ASSIGNED TASK: Scan the entries below for the word "size". Copy each line that has it.

INFORMATION:
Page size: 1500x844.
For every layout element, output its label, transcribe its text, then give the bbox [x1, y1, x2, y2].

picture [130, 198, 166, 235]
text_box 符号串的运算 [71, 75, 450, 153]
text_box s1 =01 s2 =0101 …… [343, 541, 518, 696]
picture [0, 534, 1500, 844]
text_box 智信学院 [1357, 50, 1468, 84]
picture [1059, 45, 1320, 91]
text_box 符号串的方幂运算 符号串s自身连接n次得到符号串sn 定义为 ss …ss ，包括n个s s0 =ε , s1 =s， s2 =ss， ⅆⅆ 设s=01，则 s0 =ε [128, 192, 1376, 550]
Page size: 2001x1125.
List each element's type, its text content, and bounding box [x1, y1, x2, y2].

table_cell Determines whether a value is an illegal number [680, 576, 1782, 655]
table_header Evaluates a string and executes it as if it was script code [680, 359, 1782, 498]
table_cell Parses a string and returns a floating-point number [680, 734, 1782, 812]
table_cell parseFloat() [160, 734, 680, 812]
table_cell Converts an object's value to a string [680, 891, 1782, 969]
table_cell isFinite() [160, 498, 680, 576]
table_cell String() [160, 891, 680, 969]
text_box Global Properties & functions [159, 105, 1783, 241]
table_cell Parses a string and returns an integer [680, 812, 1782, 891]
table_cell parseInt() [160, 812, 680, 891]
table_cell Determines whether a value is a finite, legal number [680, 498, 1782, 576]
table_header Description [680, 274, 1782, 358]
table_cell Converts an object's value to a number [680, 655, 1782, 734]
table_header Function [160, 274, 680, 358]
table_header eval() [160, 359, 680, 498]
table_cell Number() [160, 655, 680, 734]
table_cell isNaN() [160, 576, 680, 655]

REPLY TO THE TASK:
Page size: 1500x844.
Page size: 2001x1125.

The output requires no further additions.